[Stored records]
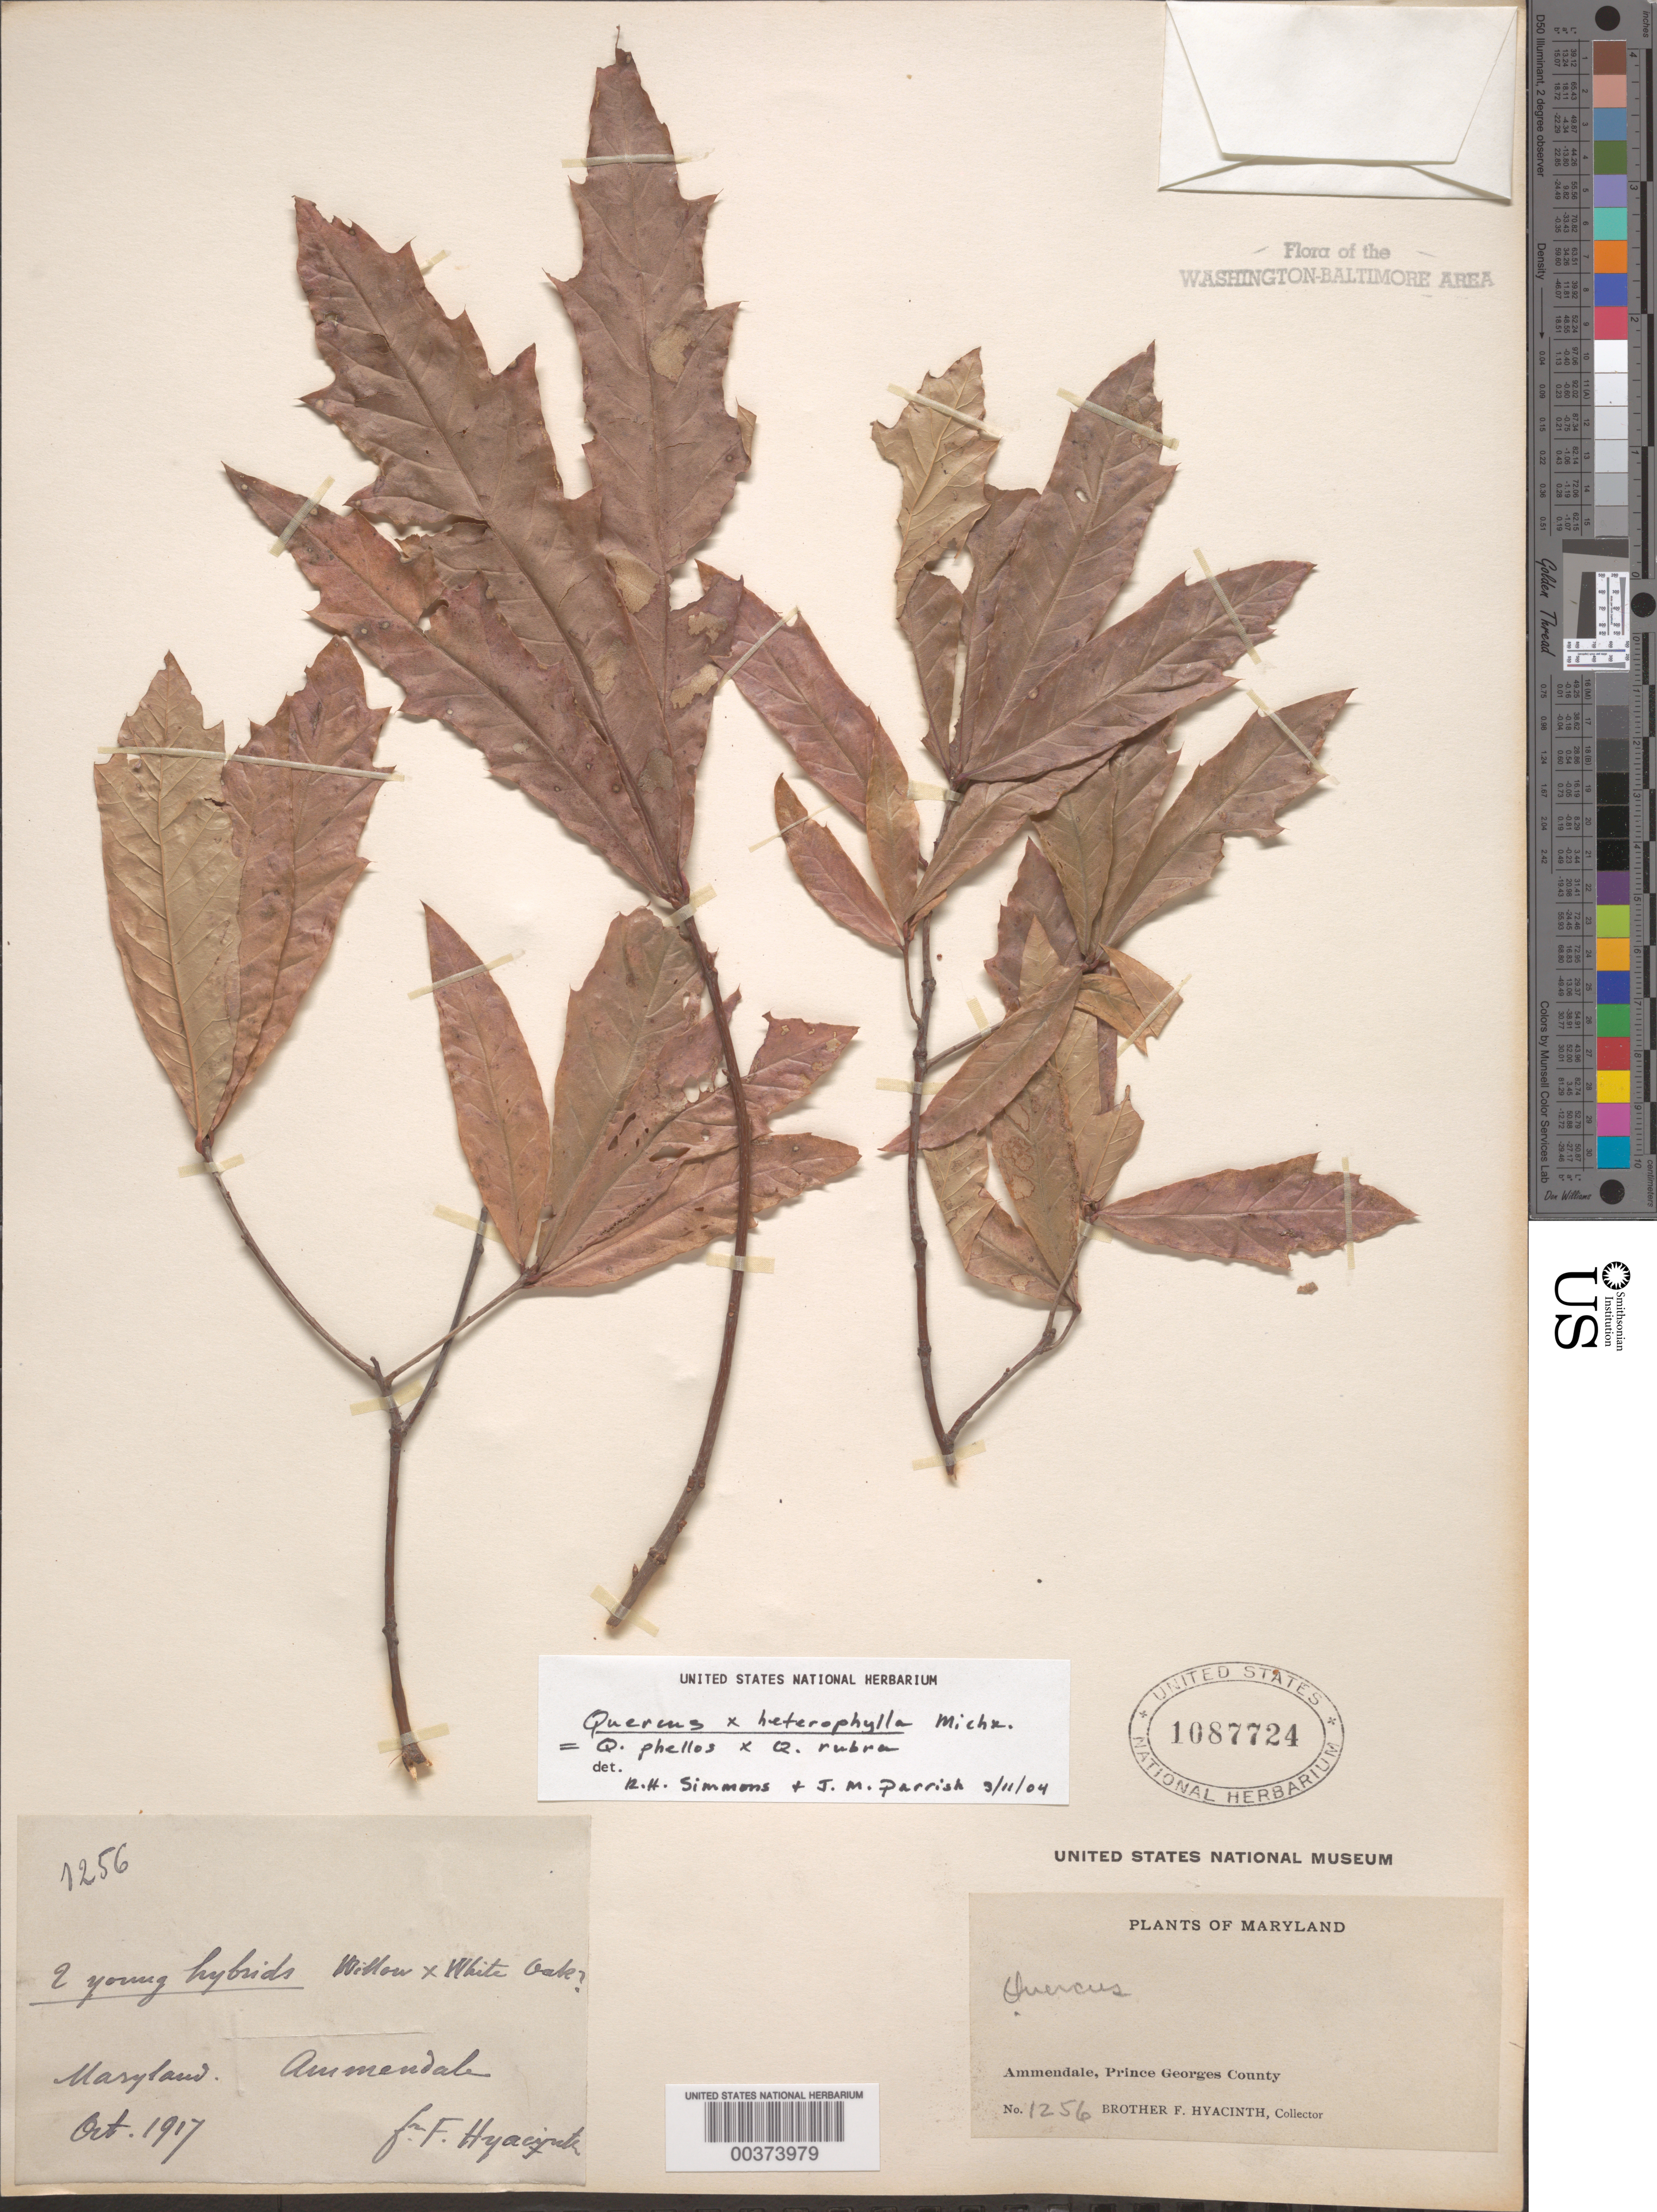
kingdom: Plantae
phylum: Tracheophyta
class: Magnoliopsida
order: Fagales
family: Fagaceae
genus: Quercus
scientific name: Quercus x heterophylla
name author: Michx.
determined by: Simmons, R. H., (UNITED STATES)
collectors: F. Hyacinth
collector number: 1256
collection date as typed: Oct 1917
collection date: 1917-10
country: United States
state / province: Maryland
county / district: Prince George's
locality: Ammendale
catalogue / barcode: US 1087724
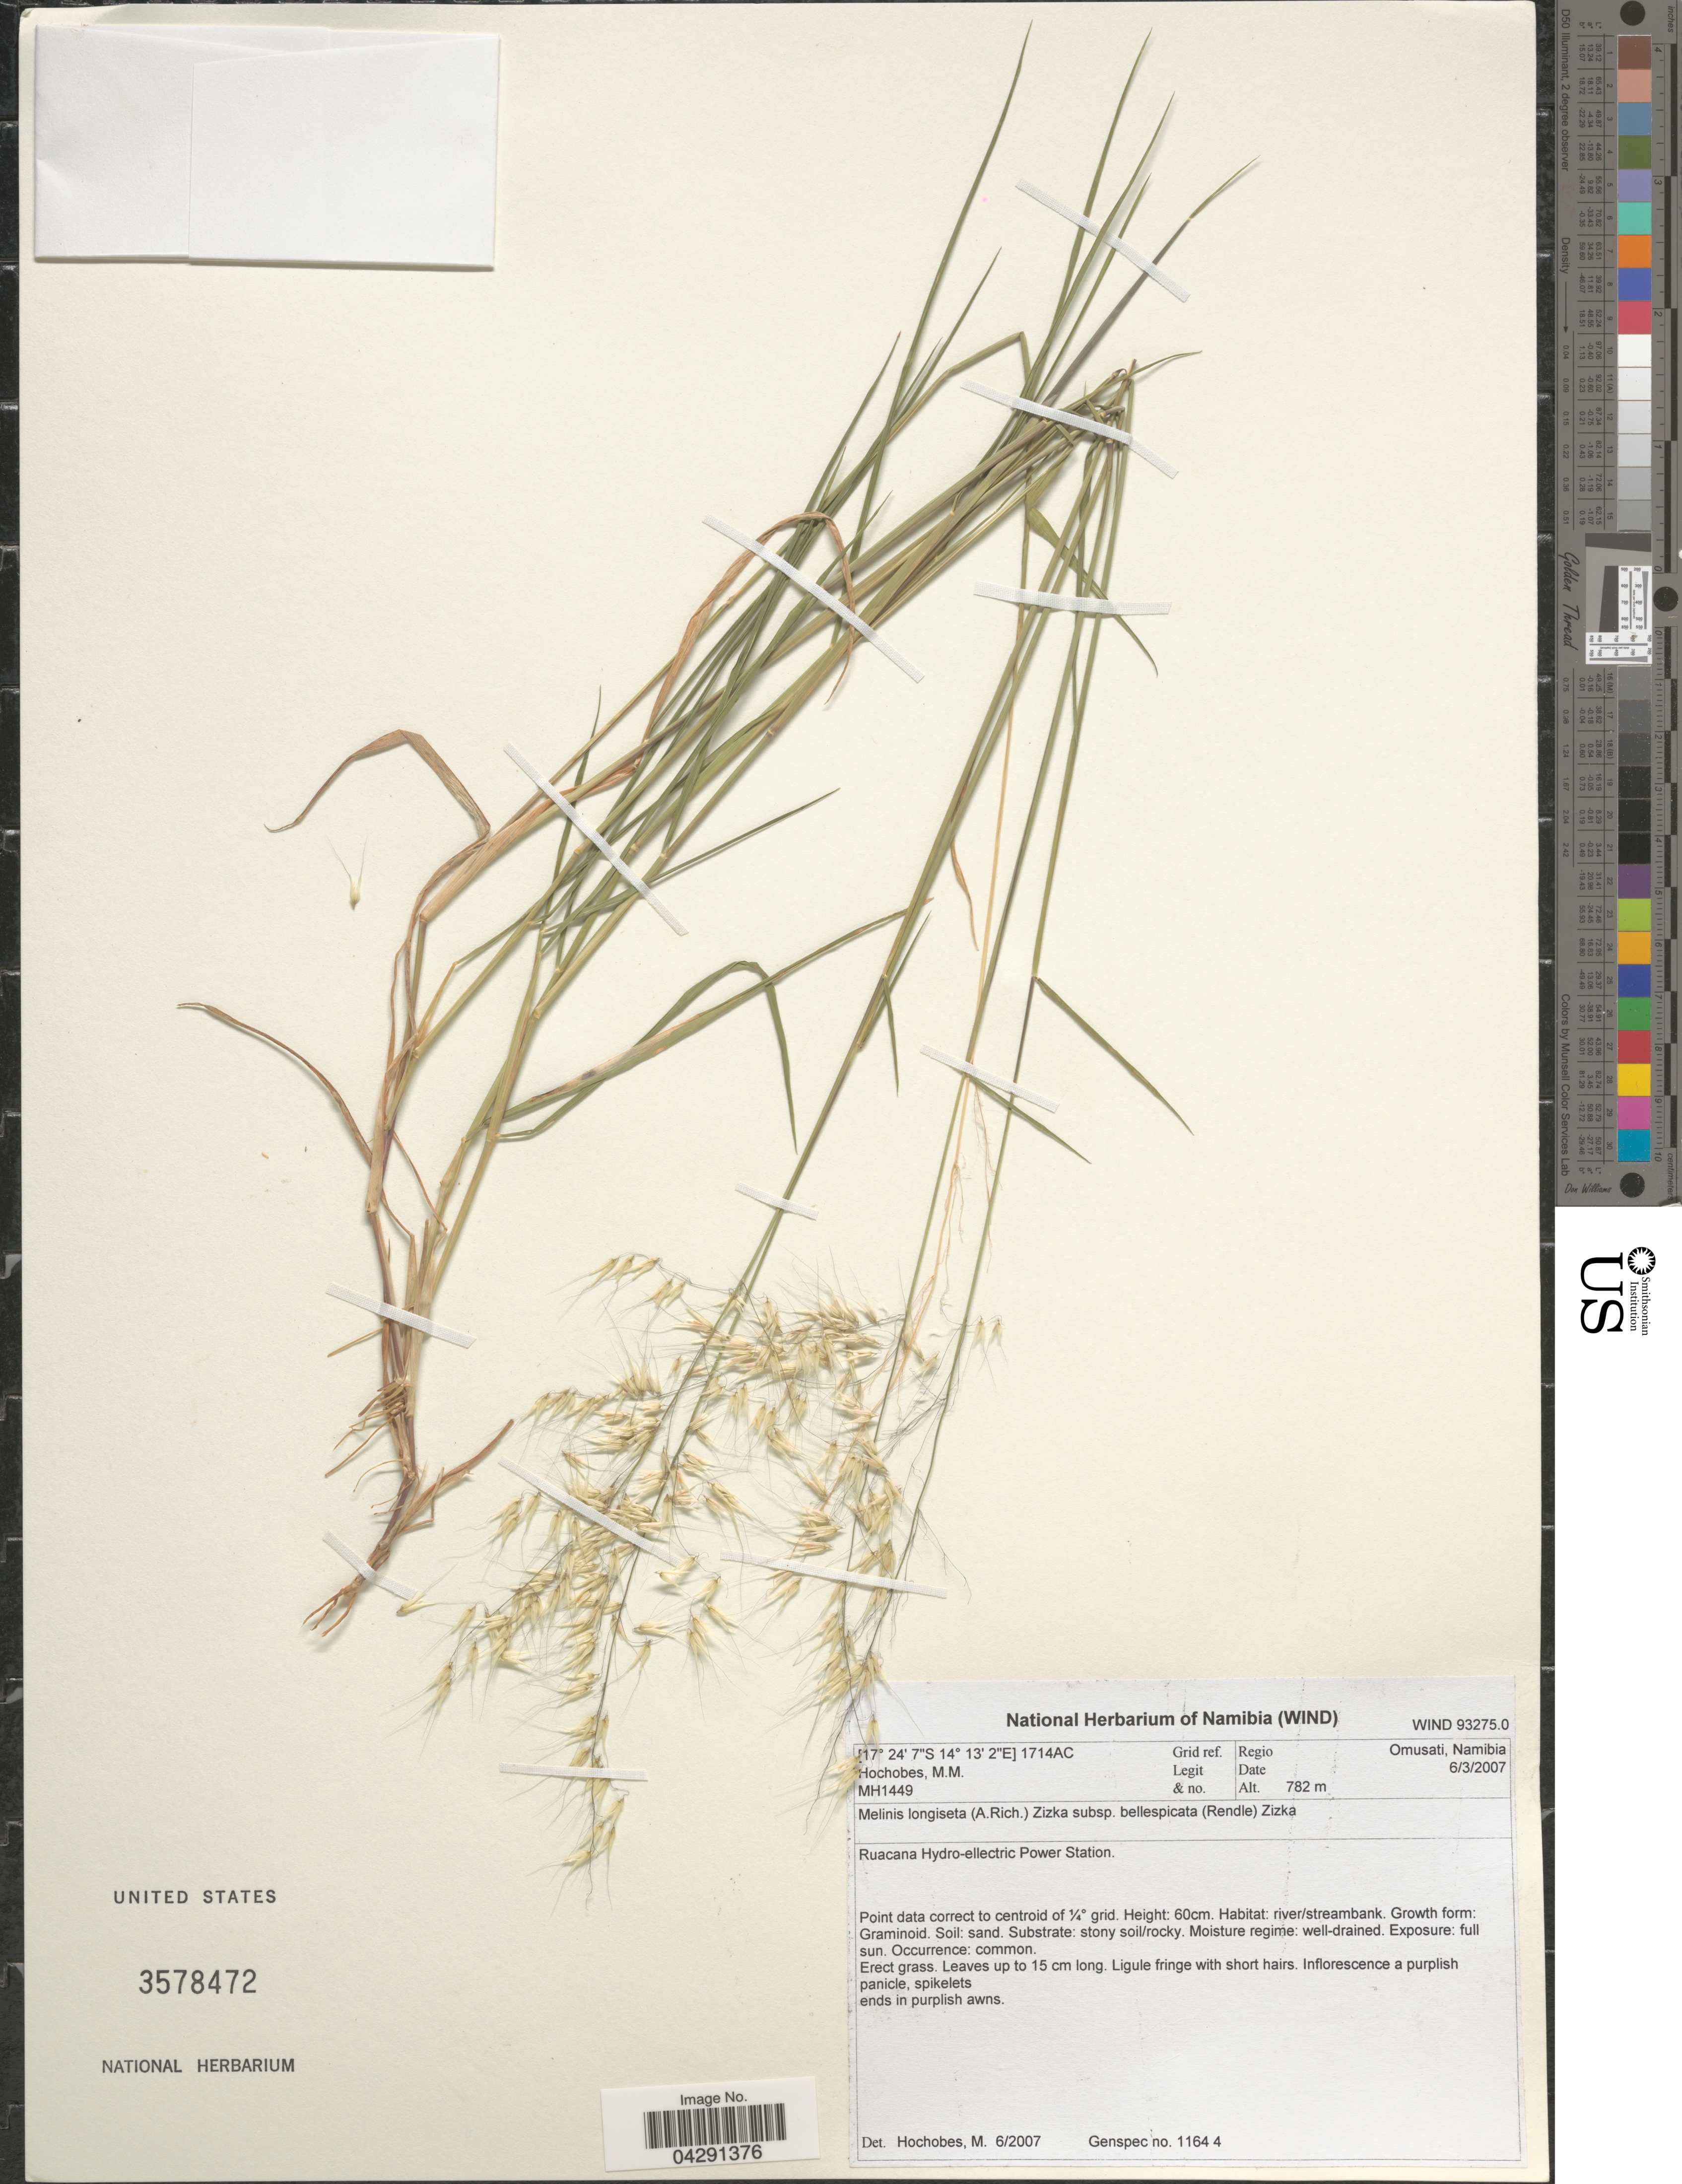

**WRITTEN EXERCISE**
Put the collection data above into a JSON list of strings with one string for each line. Leave out blank lines and the pictures.

**TASK RESPONSE**
[
  "kingdom: Plantae",
  "phylum: Tracheophyta",
  "class: Magnoliopsida",
  "order: Fagales",
  "family: Fagaceae",
  "genus: Quercus",
  "scientific name: Quercus x heterophylla",
  "name author: Michx.",
  "determined by: Simmons, R. H., (UNITED STATES)",
  "collectors: F. Hyacinth",
  "collector number: 1256",
  "collection date as typed: Oct 1917",
  "collection date: 1917-10",
  "country: United States",
  "state / province: Maryland",
  "county / district: Prince George's",
  "locality: Ammendale",
  "catalogue / barcode: US 1087724"
]